Golf Course Owners You May Be Eligible to Share in $6B Class Action Settlement
If your golf course accepted credit cards anytime between Jan. 1, 2004 and Nov. 28, 2012 you may be eligible to share in the $6 billion class action settlement against Visa U.S.A. Inc. ("Visa") and MasterCard International Incorporated ("MasterCard").
On Jan. 24, 2019, the U.S. District Court of New York granted preliminary approval to the settlement filed on Sept. 18, 2018 in the case "PAYMENT CARD INTERCHANGE FEE AND MERCHANT DISCOUNT ANTITRUST LITIGATION." The order is availableHERE. While this case has lingered in the courts since 2012, it finally appears to be coming to a close.
After an initial filing in 2009, on Nov. 27, 2012, the U.S. District Court, Eastern District of New York approved the class action lawsuitsettlement finding that Visa and MasterCard, separately and together with banks, violated antitrust laws and caused merchants to pay excessive fees for accepting their credit and debit cards.
On Dec. 13, 2013, the U.S. District Court, Eastern District of New York, issued final approval of the settlement. However, this decision was appealed by many of the merchants, which felt that the lower court limited that settlement to only two classes of merchants.
Then on Sept. 28, 2015 the U.S. Court of Appeals for the Second Circuit heard the arguments, and on June 30, 2016 it reversed the approval of the settlement. It concluded, "numerous objectors and opt‐out plaintiffs argue that this class action was improperly certified and that the settlement was unreasonable and inadequate. We conclude that the class plaintiffs were inadequately represented in violation of Rule 23(a)(4) and the Due Process Clause. Accordingly, we vacate the district court's certification of this class action and reverse the approval of the settlement."
The court found the companies violated antitrust laws by:
- Agreeing to set, apply and enforce rules about merchant fees (called default fees or interchange fees)
- Limiting what merchants could do to encourage customers to use other forms of payments, for example, charging customers an extra fee or offering discounts when using cash or checks, and
- Continuing this behavior even after Visa and MasterCard changed corporate structures.
Under the settlement, Visa, MasterCard and the banks agreed to make payments in two settlement funds:
- First is a "cash fund," a $6.5 billion fund that will pay valid claims of merchants that accepted Visa or MasterCard credit or debit cards at any time between Jan. 1, 2004 and Nov. 28, 2012.
- The second is an "interchange fund," estimated to be approximately $1.2 billion that will be paid based on a portion of the interchange fees attributable to certain merchants that accept Visa or MasterCard for an eight-month "interchange period."
So, where does this leave our members who did not file their claim? After reaching out to a number of you, it was apparent either they did not receive the public notice in 2014 or they just ignored it. We have reached out to the court-appointed managing agency for the settlement (Payment Card Settlement group) as well as the lead attorney representing the merchants (Berger & Montague PC) and learned our members may still be able to participate in the settlement.
The courts have again selected Payment Card Settlement group to manage the claim process. Their website will include the final approved application forms along with filing information.
If you are interested in participating, here is some of the information you will need to submit with your claim (this is based on previous settlement, subject to change pending final appeal):
- Amount of interchange fees paid from Jan. 1, 2004 - Nov. 28, 2012
- Merchant default interchange rate you were charged
- Sales volume interchange rate used (to extent known, broken down by network brand, credit card and debit card type)

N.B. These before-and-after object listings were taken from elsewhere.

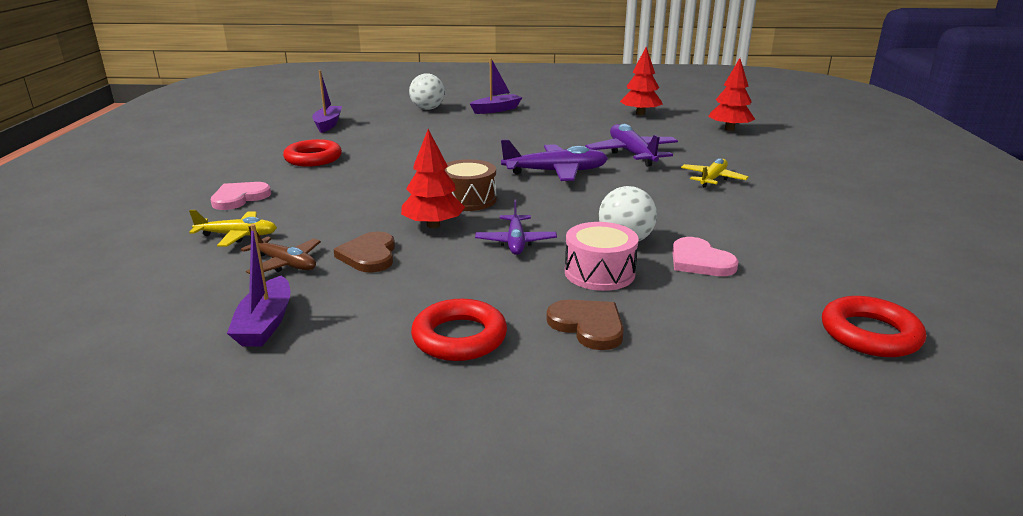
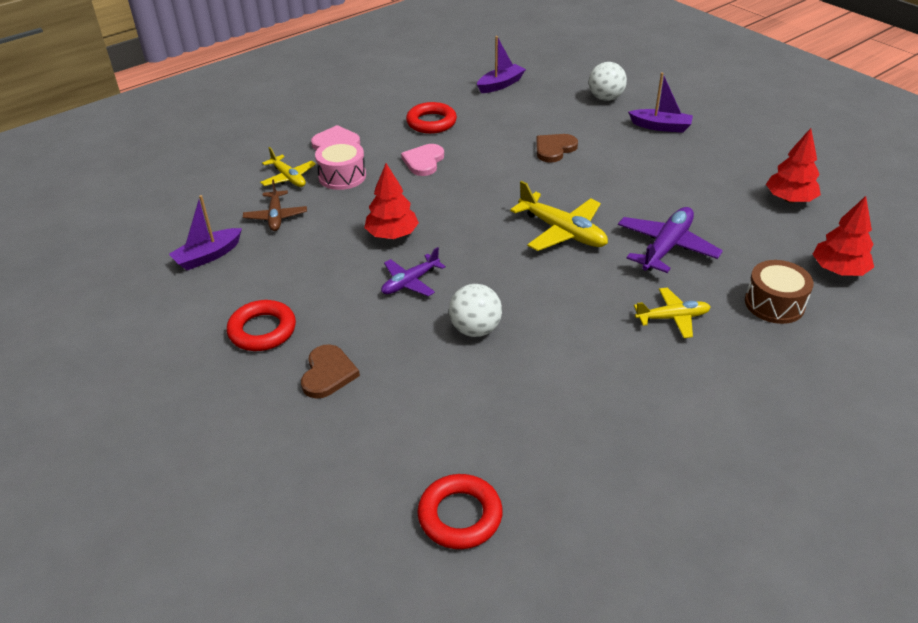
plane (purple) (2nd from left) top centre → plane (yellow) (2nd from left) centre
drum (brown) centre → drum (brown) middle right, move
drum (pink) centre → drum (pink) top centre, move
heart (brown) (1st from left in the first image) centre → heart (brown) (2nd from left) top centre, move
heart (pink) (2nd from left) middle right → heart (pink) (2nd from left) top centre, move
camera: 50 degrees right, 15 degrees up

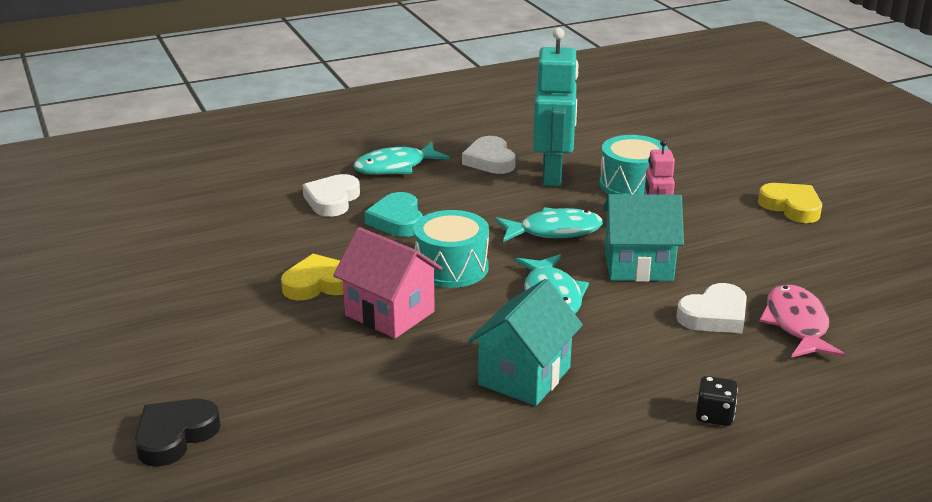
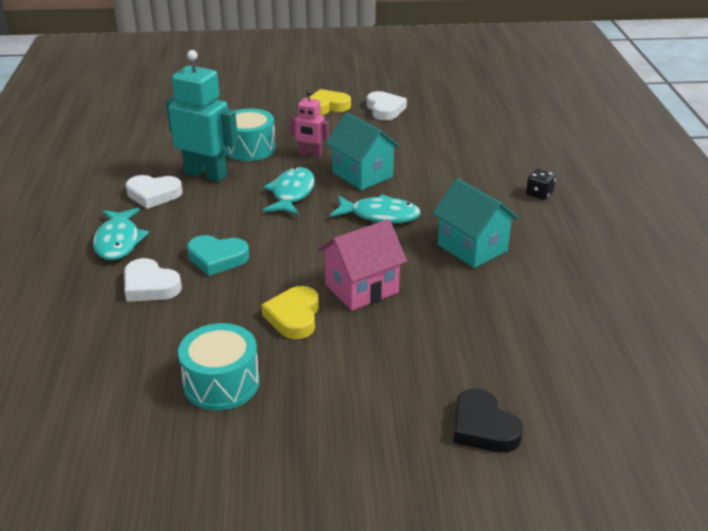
house (turquoise) (2nd from left in the first image) middle right → house (turquoise) (1st from left) top centre, 60 degrees counterclockwise
drum (turquoise) (1st from left) centre → drum (turquoise) (1st from left) bottom left, move
heart (white) (3rd from left) middle right → heart (white) (3rd from left) top centre, move
fish (pink) middle right → -
camera: 70 degrees left, 5 degrees up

- Merchant category codes used to process sales transactions
Your merchant processor may be able to assist you with pulling this information together. The NGCOA will continue to follow this lawsuit and ensure its members are afforded the opportunity to participate in this settlement process.
NGCOA members may recall in 2013, NGCOA released an article regarding this class action lawsuit and warned members of the many predators who were offering their assistance (for a fee) with collecting your share. While the offers vary, in essence they promise to intercede in any claims process in order to maximize the recovery golf courses will receive, in return for a significant portion of that recovery. NGCOA recommends owners review the free assistance offered by the court appointed Payment Card Interchange Settlement organization before paying a third-party collection agent.
NCOA will update members when additional guidance has been released.